March 06, 2015 - an unexpected double update!

March 06, 2015 - an unexpected double update!
Spending the day filming for the documentary ‘Not A Stranger’ yesterday was a lot of fun. It’s also a unique kind of exhausting. This afternoon I was wrestling with the fact that I has said I’d write a story today. I had a couple of meetings and then all I really wanted to do was come home, eat and watch trash television. As happens, with no surprise, the universe stepped in to offer a viable solution. 


I see Jessica, from Day 46 last year around the neighbourhood from time to time. (*Fact Check - see link below.) She’s a bit of a chameleon, often changing her hair colour. We always say hello and when time permits, we’ve stopped to have quick conversations. Today, I was about to cross the street when I saw Jessica walking toward me, with a new hair colour. I was happy that I recognized her, despite the new look. We had a nice hug, and chatted for a bit. I took the opportunity to thank Jessica for continuing to follow the project. She also often acknowledges the tweets I post about the stories I collect.

“I love what you’re doing,” she told me. 


“I also appreciate how open and honest you are about your own story. It’s been a great inspiration for me, personally.” I asked Jessica if she would mind sharing with me in what way she’s felt inspired by the stories of others.

◆ WORK TO COMPLETE ◆
For the March 06, 2015 entry, answer yes or no for whether each statement agrees with it, and quote the words that decide: (a) The filming for the documentary happened the day before the entry was written. (b) When they met, Jessica's hair was the same color as before. (c) Jessica often responds to the tweets about the collected stories.

◆ DATASET EXCERPT ◆
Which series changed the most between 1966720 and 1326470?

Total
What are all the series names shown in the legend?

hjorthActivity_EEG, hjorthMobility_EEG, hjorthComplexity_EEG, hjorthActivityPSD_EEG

◆ COMPLETED TASK ◆
(a) Yes: "Spending the day filming for the documentary ‘Not A Stranger’ yesterday was a lot of fun."
(b) No: "I saw Jessica walking toward me, with a new hair colour."
(c) Yes: "She also often acknowledges the tweets I post about the stories I collect."